Бумеранг вернулся: циничные прокатчики используют те стародавние зубодробительные оценки в рекламной кампании «Шоугелз» как «аргумент от обратного». Зато критики прозрели. В 1996 году Жан-Франсуа Роже (Le Monde) припечатал: «Пустота, даже сознающая свою пустоту, остается пустотой». Теперь уверяет: вышло недоразумение. «Верховен описал пустоту Лас-Вегаса, а мне показалось, что и на экране сплошная пустота. А фильм отнюдь не пустой. Искусство всегда опережает свое время». Один к одному – советские преподаватели научного атеизма, в одночасье уверовавшие.
Впрочем, зрители в кои-то веки согласились с экспертами. Обойдясь в $45 млн (по тем временам – это о-го-го), «Шоугелз» получили жесточайшее прокатное ограничение NC-17 и собрали $38 млн. Впервые за 23 года, со времен голландской молодости Верховена, его фильм не вышел в лидеры проката. И это – после сногсшибательных «Вспомнить все» (1990) и «Основного инстинкта» (1992). В конечном счете продюсеры внакладе не остались, фильм вошел в двадцатку бестселлеров MGM. Но только благодаря видеорынку, на котором споро заработал свыше $100 млн. Очевидно, потребители сочли его отменной «порнушкой»: на грани порно Верхувен, да, мастерски балансировал.
В марте 1996-го «Шоугелз» завоевали беспрецедентные семь «Золотых малин» (из 13 номинаций), включая призы за худший фильм, худшую режиссуру, худшие женскую (Элизабет Беркли) и мужскую (Кайл Маклахлен) роли. Такой провал не каждому дарует судьба. Надо быть великим и ужасным Верховеном, чтобы так провалиться и принять провал так, как принял его он, невозмутимо явившись на торжественное вручение антипризов: за всю историю «Малины» ни у кого из режиссеров духа на это не хватило.

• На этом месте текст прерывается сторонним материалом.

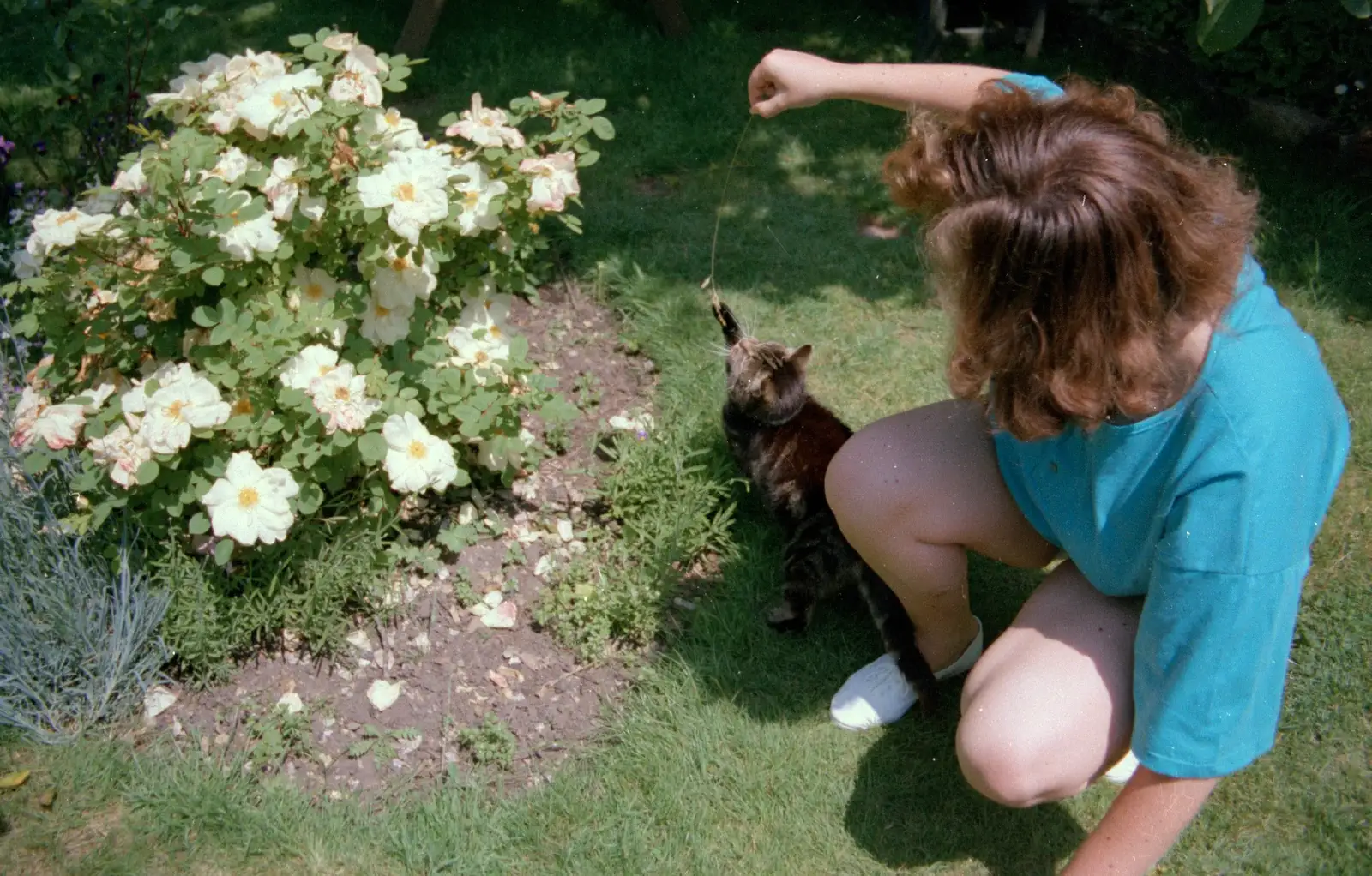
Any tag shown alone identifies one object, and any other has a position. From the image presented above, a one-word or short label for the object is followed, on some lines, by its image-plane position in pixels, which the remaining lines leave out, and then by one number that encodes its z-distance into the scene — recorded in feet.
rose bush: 7.70
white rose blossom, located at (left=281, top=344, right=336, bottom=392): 7.88
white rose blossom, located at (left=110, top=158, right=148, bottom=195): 8.45
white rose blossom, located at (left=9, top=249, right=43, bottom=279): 8.80
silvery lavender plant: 7.98
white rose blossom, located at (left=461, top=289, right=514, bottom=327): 9.55
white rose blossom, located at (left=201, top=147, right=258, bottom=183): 8.12
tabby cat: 8.53
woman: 5.39
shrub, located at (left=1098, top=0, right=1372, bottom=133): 14.19
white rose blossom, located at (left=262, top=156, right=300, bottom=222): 7.99
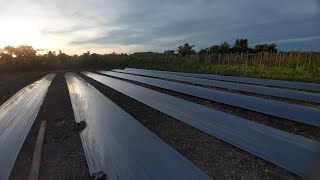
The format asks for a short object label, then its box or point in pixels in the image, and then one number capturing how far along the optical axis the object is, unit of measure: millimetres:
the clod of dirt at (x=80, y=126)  1923
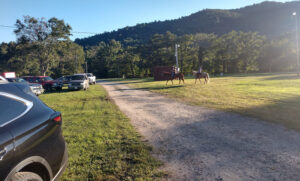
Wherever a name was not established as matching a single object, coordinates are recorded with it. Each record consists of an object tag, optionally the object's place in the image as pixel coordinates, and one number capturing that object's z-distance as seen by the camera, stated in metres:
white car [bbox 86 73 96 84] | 29.53
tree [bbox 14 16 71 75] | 35.44
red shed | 34.60
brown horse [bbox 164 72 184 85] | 20.55
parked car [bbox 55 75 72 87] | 21.58
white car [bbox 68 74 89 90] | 19.81
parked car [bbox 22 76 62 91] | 21.06
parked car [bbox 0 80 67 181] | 1.88
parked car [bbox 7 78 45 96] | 16.39
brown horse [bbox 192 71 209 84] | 19.83
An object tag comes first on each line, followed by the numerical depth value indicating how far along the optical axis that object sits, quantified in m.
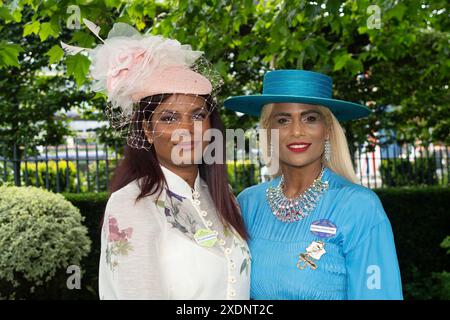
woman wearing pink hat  2.32
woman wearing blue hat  2.62
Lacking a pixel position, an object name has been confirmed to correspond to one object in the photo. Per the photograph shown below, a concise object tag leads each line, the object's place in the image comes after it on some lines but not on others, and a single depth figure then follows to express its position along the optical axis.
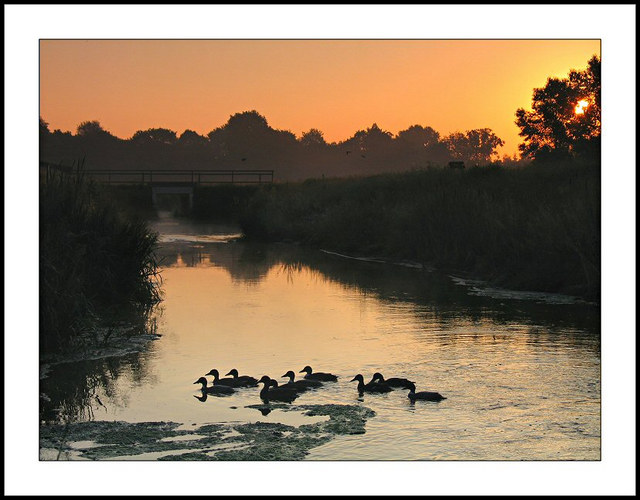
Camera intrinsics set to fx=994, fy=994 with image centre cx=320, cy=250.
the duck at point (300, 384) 13.54
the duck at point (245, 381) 13.85
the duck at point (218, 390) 13.46
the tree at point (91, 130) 138.50
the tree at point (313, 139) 162.00
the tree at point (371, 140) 164.88
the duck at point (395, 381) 13.85
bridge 21.06
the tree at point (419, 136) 164.62
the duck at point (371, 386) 13.59
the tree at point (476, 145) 149.00
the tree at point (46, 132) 110.44
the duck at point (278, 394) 13.06
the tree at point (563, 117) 51.28
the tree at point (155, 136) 149.62
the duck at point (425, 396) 13.15
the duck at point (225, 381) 13.73
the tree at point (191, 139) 154.76
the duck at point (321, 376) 14.21
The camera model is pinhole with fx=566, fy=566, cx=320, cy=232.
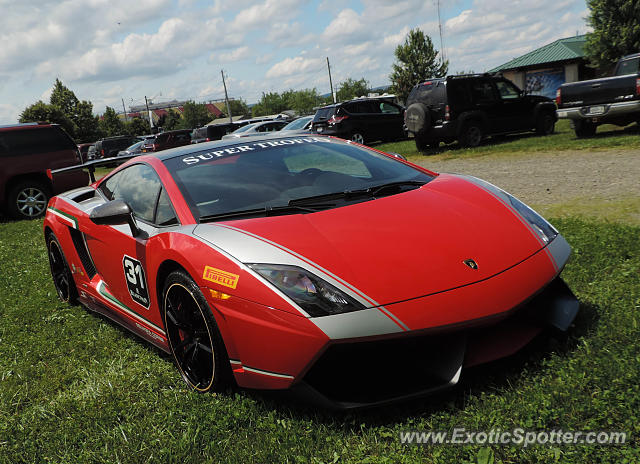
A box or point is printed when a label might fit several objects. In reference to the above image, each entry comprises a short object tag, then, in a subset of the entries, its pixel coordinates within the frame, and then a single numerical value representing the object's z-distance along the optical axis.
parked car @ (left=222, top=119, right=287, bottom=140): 21.44
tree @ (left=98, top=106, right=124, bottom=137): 80.75
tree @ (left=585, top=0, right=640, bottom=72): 30.11
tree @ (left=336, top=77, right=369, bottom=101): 113.19
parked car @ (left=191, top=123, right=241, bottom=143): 25.53
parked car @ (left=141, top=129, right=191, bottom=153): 26.82
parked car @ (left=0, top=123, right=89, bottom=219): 11.01
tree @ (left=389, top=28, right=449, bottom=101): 52.06
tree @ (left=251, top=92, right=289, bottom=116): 141.88
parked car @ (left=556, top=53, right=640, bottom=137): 11.64
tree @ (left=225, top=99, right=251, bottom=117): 147.88
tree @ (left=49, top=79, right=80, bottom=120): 65.56
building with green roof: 39.44
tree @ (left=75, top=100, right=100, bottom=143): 66.06
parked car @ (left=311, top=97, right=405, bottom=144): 18.34
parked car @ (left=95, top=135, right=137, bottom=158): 30.48
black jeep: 13.91
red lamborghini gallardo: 2.32
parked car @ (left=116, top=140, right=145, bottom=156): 27.50
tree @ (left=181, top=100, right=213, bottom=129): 113.19
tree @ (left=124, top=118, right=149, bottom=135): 88.21
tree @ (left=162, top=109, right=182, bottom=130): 107.12
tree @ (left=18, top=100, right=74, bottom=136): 60.56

Режиссерам поименитее, чем Верховен, хватало меньшего поругания, чтобы их вынесли из Голливуда вперед ногами. А уж таких, как Верховен, европейских умников, поплывших против течения, «фабрика грез» просто перемалывала. Милош Форман после провала своего первого и лучшего голливудского фильма «Отрыв» (1971) отсиживался в гостиничном номере, пока не почувствовал, что выгрыз из ума и сердца остатки европейской чувствительности. Роман Полански вообще едва успел «добежать до канадской границы». Верховен же не только не отправился пасти гусей на голландскую ферму – он даже не впал в продюсерскую немилость, получив возможность снять безумный «Звездный десант» (1997), пророчество об 11 сентября и «войне с террором».